→ **Your tasks**:
**A)** Answer each question about the rotational inertia thread on its own line:
(i) How many metal bars are added to the edges of the 10-kilo disc?
(ii) What does the reply compare moving mass inward to?
(iii) What does the last post ask whether adding weight at the center would cause?
**B)** Reproduce the stretch of the rotational inertia thread from "lets we have" through "torque also increase?".
## start Page excerpt
# Rotational Inertia of a disc

1. May 25, 2012

### DreamChaser77

Now I have a disc that has mass on each corner(N,W,S,E) it has a total mass of 1 Killo now with the small object spread on its edges. I want to increase the speed of that disc with the same amount of input energy I should put the object that weight on the disc on the center where the disc is being spinned? If so could I keep the objects at the same spot and just add equal mass on the center or double that?

lets we have a disc that weighs at 10 killo's and I added 14 metal bars on the edges of the disc that all weight at 0.50 killo's x 14 = 7Kilo's. Now the speed would be slower than if I added those bars in the center of the rotational axis.Now If I had those bars on the edges and got a 8Killo'd object and added it on the center rotational axis would it increase speed or not...?

My goal is to increase rotational speed from mass with the same amount of energy!

Thanks

Dream,

2. May 25, 2012

### DreamChaser77

I wanted to add is that: If the speed is increased will the torque also increase?

3. May 25, 2012

### Ken G

You can't increase speed by adding mass, you have to move mass inward, like a skater pulling in his/her arms during a spin. There is also no direct connection between the speed and the torque, torque increases the speed but the speed doesn't tell you the torque.

4. May 26, 2012

### DreamChaser77

So adding weight on the center won't do anything but cause drag? The only was to increase speed of the disc is to bring the bars inward?
## end Page excerpt
## start Dataset extract
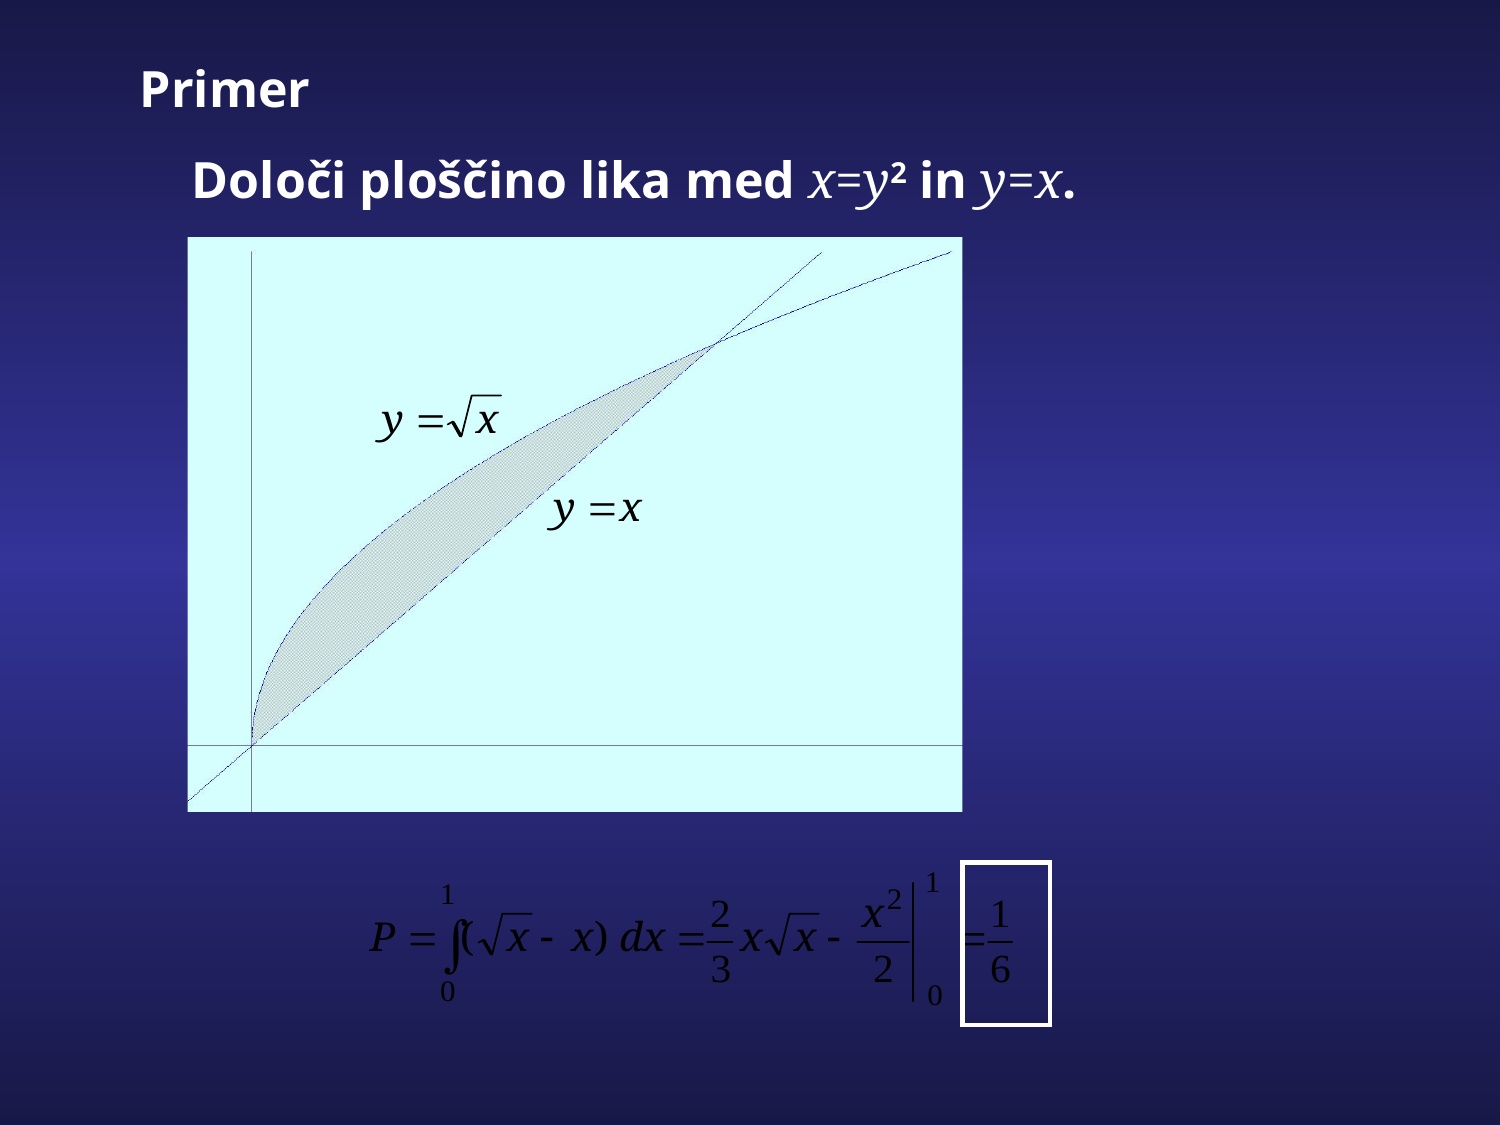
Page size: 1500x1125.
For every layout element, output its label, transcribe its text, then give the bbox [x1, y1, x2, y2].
## end Dataset extract
→ **Answers to the tasks**:
**A)**
(i) 14
(ii) A skater pulling in his/her arms during a spin
(iii) Drag

**B)**
lets we have a disc that weighs at 10 killo's and I added 14 metal bars on the edges of the disc that all weight at 0.50 killo's x 14 = 7Kilo's. Now the speed would be slower than if I added those bars in the center of the rotational axis.Now If I had those bars on the edges and got a 8Killo'd object and added it on the center rotational axis would it increase speed or not...?

My goal is to increase rotational speed from mass with the same amount of energy!

Thanks

Dream,

2. May 25, 2012

### DreamChaser77

I wanted to add is that: If the speed is increased will the torque also increase?